Stored data entries
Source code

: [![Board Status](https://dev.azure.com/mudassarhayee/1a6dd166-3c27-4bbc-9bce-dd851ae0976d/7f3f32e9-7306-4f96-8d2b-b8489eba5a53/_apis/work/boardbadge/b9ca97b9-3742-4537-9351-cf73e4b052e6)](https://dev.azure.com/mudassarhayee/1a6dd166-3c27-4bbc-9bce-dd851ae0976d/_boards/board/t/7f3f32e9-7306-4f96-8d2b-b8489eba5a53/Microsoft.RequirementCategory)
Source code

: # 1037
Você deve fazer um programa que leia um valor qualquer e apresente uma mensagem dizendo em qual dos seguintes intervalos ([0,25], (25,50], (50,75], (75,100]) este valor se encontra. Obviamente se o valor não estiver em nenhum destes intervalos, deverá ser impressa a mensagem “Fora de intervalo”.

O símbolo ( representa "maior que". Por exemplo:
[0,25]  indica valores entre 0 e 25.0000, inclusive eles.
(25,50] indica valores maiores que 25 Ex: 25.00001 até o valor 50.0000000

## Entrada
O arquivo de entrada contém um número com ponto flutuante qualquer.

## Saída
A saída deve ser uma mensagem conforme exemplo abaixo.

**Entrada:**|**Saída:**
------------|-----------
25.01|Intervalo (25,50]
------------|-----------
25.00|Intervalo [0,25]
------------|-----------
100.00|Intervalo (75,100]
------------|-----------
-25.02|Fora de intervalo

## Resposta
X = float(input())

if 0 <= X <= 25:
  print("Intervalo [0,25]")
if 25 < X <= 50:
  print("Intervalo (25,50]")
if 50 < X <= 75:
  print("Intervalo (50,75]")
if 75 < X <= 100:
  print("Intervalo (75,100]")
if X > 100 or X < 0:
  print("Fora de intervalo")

WRITTEN TASK | Looking at the records above, work out how many lines include the word "exemplo", then give that number by itself.

OUTPUT OF THE TASK | 2